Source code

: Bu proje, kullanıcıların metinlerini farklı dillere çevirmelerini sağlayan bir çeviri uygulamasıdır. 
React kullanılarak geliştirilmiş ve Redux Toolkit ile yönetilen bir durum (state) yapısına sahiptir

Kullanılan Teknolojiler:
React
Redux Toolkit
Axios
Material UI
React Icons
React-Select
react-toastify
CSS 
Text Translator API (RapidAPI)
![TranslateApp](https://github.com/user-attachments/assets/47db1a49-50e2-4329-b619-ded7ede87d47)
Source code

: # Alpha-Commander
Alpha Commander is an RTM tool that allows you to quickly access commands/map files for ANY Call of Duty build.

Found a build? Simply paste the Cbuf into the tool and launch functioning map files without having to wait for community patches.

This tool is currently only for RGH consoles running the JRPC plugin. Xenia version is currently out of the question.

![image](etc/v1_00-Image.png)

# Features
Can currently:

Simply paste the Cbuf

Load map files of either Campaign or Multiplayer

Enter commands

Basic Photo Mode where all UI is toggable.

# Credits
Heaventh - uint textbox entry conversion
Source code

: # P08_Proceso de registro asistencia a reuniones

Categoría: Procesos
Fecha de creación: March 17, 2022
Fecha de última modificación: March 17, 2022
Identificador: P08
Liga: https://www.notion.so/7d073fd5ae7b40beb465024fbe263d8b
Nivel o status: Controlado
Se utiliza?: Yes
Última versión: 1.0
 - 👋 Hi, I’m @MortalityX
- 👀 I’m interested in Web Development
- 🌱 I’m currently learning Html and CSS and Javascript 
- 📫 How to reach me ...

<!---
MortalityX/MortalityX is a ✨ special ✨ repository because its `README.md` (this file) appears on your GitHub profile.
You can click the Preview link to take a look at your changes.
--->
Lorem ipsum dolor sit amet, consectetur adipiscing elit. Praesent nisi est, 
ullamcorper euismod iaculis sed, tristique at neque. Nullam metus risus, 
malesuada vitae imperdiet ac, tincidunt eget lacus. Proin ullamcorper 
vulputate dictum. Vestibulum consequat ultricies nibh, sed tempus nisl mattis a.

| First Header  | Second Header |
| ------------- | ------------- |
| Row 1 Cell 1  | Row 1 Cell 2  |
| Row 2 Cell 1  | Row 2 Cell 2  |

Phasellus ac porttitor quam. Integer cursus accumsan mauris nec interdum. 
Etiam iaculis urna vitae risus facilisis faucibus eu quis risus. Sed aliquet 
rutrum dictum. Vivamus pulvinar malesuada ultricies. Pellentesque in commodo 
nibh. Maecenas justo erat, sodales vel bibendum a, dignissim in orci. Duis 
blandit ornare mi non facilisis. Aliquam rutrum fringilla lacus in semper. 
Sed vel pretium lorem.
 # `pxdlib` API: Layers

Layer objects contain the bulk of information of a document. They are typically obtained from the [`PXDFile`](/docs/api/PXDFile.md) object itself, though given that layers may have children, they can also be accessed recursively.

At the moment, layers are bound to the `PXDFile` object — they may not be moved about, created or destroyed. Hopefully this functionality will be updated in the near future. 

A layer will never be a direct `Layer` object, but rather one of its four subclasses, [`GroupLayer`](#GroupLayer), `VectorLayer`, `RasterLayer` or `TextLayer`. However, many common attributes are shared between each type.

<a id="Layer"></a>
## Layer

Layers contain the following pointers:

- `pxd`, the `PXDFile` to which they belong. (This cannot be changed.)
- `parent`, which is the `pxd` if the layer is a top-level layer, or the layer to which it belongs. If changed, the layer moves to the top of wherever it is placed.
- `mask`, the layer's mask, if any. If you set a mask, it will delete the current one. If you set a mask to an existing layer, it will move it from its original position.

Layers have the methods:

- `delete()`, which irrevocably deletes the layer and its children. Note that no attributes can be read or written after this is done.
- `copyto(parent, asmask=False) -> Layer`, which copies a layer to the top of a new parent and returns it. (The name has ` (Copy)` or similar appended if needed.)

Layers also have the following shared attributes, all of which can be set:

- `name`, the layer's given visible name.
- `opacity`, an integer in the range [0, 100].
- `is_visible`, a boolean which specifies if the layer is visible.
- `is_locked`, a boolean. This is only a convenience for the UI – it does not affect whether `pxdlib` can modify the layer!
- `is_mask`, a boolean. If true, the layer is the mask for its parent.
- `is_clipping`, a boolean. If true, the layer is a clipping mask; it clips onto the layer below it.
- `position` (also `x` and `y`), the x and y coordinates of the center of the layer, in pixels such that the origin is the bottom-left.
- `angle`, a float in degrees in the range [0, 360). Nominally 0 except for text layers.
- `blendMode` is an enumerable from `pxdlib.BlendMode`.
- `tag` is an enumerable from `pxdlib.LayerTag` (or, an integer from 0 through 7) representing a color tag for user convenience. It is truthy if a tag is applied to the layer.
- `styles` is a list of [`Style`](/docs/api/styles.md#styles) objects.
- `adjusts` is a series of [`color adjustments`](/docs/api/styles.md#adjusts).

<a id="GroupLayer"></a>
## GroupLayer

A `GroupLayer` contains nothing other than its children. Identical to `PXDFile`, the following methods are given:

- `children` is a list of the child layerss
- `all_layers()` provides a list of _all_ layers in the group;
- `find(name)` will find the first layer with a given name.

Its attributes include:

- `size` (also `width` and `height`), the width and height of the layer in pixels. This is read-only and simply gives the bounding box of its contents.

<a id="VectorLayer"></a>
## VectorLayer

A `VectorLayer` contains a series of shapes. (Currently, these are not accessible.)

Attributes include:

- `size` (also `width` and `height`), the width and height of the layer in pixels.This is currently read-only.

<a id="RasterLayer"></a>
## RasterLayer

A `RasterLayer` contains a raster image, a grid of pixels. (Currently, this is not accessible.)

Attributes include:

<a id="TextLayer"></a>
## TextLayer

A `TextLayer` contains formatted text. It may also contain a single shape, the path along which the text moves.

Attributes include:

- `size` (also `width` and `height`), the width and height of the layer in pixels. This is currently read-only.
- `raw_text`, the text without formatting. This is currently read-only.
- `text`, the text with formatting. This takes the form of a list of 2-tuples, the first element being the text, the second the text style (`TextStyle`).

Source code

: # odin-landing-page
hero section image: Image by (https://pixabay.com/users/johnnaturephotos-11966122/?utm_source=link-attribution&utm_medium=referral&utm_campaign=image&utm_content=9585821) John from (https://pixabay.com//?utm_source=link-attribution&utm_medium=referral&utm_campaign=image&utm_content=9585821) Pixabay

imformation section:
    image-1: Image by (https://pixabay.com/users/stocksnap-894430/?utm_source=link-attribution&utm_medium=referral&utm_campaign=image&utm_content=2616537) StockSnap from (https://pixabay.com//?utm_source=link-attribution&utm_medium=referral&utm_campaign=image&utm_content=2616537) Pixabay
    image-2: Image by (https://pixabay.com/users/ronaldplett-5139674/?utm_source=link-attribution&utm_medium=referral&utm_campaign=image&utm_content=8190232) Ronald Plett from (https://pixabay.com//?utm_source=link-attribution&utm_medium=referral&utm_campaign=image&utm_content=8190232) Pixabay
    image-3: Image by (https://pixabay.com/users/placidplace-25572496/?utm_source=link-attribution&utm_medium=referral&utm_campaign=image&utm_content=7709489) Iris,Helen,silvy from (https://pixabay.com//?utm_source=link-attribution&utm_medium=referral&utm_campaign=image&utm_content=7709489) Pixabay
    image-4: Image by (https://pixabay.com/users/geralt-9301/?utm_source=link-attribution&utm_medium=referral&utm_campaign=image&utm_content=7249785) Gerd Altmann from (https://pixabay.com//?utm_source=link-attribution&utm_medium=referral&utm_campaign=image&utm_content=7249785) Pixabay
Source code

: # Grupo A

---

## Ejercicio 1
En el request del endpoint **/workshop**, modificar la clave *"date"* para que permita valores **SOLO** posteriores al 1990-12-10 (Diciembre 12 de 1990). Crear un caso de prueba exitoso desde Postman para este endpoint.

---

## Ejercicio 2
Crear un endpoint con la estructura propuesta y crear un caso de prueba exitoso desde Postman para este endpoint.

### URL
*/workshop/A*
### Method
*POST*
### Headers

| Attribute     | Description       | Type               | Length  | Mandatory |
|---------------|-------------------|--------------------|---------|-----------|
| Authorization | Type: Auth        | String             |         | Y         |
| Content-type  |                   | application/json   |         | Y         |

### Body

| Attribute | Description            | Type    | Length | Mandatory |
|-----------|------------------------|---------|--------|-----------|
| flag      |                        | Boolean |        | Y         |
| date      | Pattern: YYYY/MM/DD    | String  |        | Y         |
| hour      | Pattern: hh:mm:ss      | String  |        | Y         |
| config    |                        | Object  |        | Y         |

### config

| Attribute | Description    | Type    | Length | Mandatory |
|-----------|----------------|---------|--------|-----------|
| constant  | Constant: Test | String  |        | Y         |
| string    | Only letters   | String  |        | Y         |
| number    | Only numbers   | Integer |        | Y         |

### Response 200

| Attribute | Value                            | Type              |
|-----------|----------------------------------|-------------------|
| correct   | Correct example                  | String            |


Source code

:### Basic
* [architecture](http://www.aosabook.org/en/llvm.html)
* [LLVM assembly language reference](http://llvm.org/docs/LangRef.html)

● ● ● ●

TASK STATEMENT
Please rewrite the stretch from the start of the material through the line containing "React kullanılarak geliştirilmiş", changing "Redux Toolkit" to "MobX" and leaving everything else as it is.

EXERCISE OUTPUT
Source code

: Bu proje, kullanıcıların metinlerini farklı dillere çevirmelerini sağlayan bir çeviri uygulamasıdır. 
React kullanılarak geliştirilmiş ve MobX ile yönetilen bir durum (state) yapısına sahiptir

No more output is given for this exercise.